CASE: Data Mining Powers Wal-Mart (p. 510) An interesting case study exploring how Wal-Mart uses data warehousing and data mining to get the right product on the appropriate shelf at the lowest cost

Web-Based Data Management Systems Business intelligence activities – from data acquisition, through warehousing, to mining – can be performed with Web tools or are interrelated with Web technologies and e-Commerce. e-Commerce software vendors are providing Web tools that connect the data warehouse with EC ordering and cataloging systems. e.g. Tradelink, a product of Hitachi Data warehousing and decision support vendors are connecting their products with Web technologies and EC. e.g. Comshare’s DecisionWeb, Web Intelligence from Business Objects, and Cognos’s DataMerchant.

Managerial Issues Cost–benefit issues & justification.

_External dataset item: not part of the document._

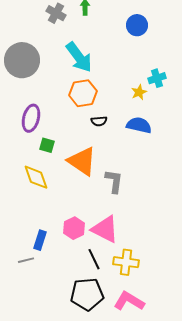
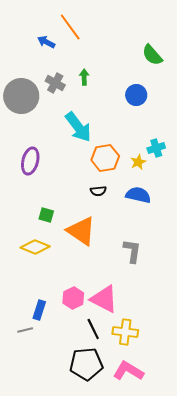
gray circle: (22, 60) -> (21, 96), moved
orange hexagon: (83, 93) -> (105, 158), moved
purple ellipse: (31, 118) -> (30, 161), moved
yellow diamond: (36, 177) -> (35, 247), turned -48
gray L-shape: (114, 181) -> (132, 251), moved

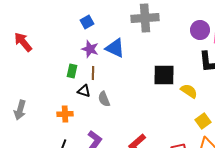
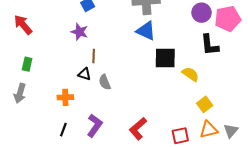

A cost–benefit analysis must be undertaken before any commitment to new technologies. Where to store data physically. Should data be distributed close to their sources? Or should data be centralized for easier control. Legal issues. Data mining gives raise to a variety of legal issues. The legacy data problem. What should be done with masses of information already stored in a variety of formats, often known as the legacy data acquisition problem?

Managerial Issues, cont’d. Disaster recovery. How well can an organization’s business processes recover after an information system disaster? Internal or external? Should a firm store & maintain its databases internally or externally? Data security and ethics. Are the company’s competitive data safe from external snooping or sabotage? Ethics. Should people have to pay for use of online data?

Managerial Issues, cont’d. Privacy. Collecting data in a warehouse and conducting data mining may result in the invasion of individual privacy. Data purging. When is it beneficial to “clean house” and purge information systems of obsolete or non–cost-effective data? Data delivery. A problem regarding how to move data efficiently around an enterprise also exists.